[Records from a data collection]

......

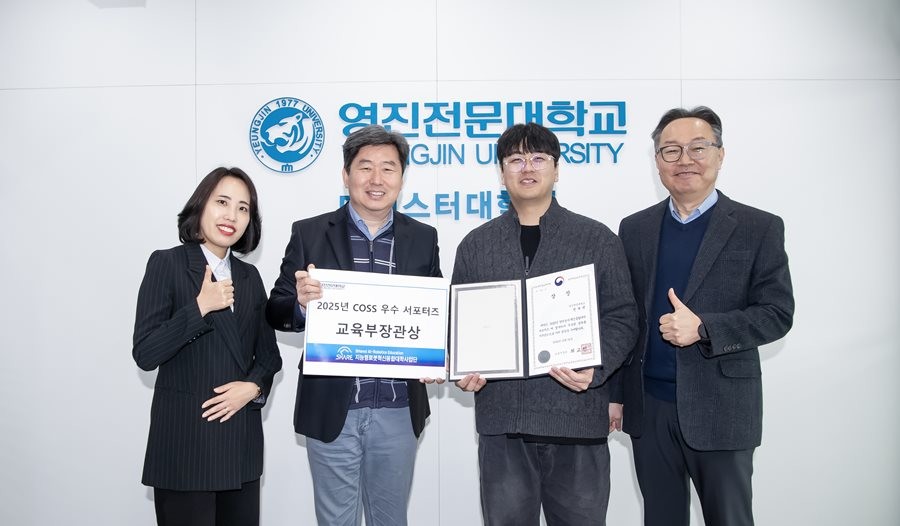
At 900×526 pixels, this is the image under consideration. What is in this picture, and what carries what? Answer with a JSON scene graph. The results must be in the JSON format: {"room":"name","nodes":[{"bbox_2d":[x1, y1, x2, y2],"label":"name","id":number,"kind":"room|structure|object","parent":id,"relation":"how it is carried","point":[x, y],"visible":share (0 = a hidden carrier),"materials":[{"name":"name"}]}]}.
{"room":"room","nodes":[
{"label":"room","id":0,"kind":"room"},
{"bbox_2d":[0,0,899,525],"label":"wall","id":1,"kind":"structure","parent":0,"point":[139,496],"materials":[{"name":"white paint"}]},
{"bbox_2d":[248,96,324,173],"label":"round logo","id":2,"kind":"object","parent":1,"relation":"attached to","point":[256,146],"visible":0.97,"materials":[{"name":"blue"}]},
{"bbox_2d":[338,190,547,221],"label":"wall lettering","id":3,"kind":"object","parent":1,"relation":"attached to","point":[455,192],"visible":0.53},
{"bbox_2d":[332,97,627,221],"label":"wall sign","id":4,"kind":"object","parent":1,"relation":"attached to","point":[437,104],"visible":0.8,"materials":[{"name":"blue"}]},
{"label":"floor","id":5,"kind":"structure","parent":0,"visible":0},
{"bbox_2d":[134,166,281,525],"label":"woman","id":6,"kind":"object","parent":5,"relation":"on","point":[228,219],"visible":0.98},
{"bbox_2d":[268,123,444,525],"label":"man","id":7,"kind":"object","parent":5,"relation":"on","point":[388,156],"visible":0.92},
{"bbox_2d":[302,269,449,380],"label":"sign board","id":8,"kind":"object","parent":7,"relation":"in","point":[337,341],"visible":0.99,"materials":[{"name":"white"}]},
{"bbox_2d":[446,122,636,525],"label":"man","id":9,"kind":"object","parent":5,"relation":"on","point":[505,465],"visible":0.95},
{"bbox_2d":[448,262,601,382],"label":"certificate folder","id":10,"kind":"object","parent":9,"relation":"in","point":[539,371],"visible":0.97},
{"bbox_2d":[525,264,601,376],"label":"certificate","id":11,"kind":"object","parent":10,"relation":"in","point":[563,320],"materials":[{"name":"white paper"}]},
{"bbox_2d":[612,106,793,525],"label":"man","id":12,"kind":"object","parent":5,"relation":"on","point":[706,242],"visible":0.99}
]}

......

- **WHAT TO WORK ON**:
Without any pictures, please reproduce the full set of entries.

- **ANSWER BELOW**:
At 900×526 pixels, this is the image under consideration. What is in this picture, and what carries what? Answer with a JSON scene graph. The results must be in the JSON format: {"room":"name","nodes":[{"bbox_2d":[x1, y1, x2, y2],"label":"name","id":number,"kind":"room|structure|object","parent":id,"relation":"how it is carried","point":[x, y],"visible":share (0 = a hidden carrier),"materials":[{"name":"name"}]}]}.
{"room":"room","nodes":[
{"label":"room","id":0,"kind":"room"},
{"bbox_2d":[0,0,899,525],"label":"wall","id":1,"kind":"structure","parent":0,"point":[139,496],"materials":[{"name":"white paint"}]},
{"bbox_2d":[248,96,324,173],"label":"round logo","id":2,"kind":"object","parent":1,"relation":"attached to","point":[256,146],"visible":0.97,"materials":[{"name":"blue"}]},
{"bbox_2d":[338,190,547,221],"label":"wall lettering","id":3,"kind":"object","parent":1,"relation":"attached to","point":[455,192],"visible":0.53},
{"bbox_2d":[332,97,627,221],"label":"wall sign","id":4,"kind":"object","parent":1,"relation":"attached to","point":[437,104],"visible":0.8,"materials":[{"name":"blue"}]},
{"label":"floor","id":5,"kind":"structure","parent":0,"visible":0},
{"bbox_2d":[134,166,281,525],"label":"woman","id":6,"kind":"object","parent":5,"relation":"on","point":[228,219],"visible":0.98},
{"bbox_2d":[268,123,444,525],"label":"man","id":7,"kind":"object","parent":5,"relation":"on","point":[388,156],"visible":0.92},
{"bbox_2d":[302,269,449,380],"label":"sign board","id":8,"kind":"object","parent":7,"relation":"in","point":[337,341],"visible":0.99,"materials":[{"name":"white"}]},
{"bbox_2d":[446,122,636,525],"label":"man","id":9,"kind":"object","parent":5,"relation":"on","point":[505,465],"visible":0.95},
{"bbox_2d":[448,262,601,382],"label":"certificate folder","id":10,"kind":"object","parent":9,"relation":"in","point":[539,371],"visible":0.97},
{"bbox_2d":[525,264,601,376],"label":"certificate","id":11,"kind":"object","parent":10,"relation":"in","point":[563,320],"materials":[{"name":"white paper"}]},
{"bbox_2d":[612,106,793,525],"label":"man","id":12,"kind":"object","parent":5,"relation":"on","point":[706,242],"visible":0.99}
]}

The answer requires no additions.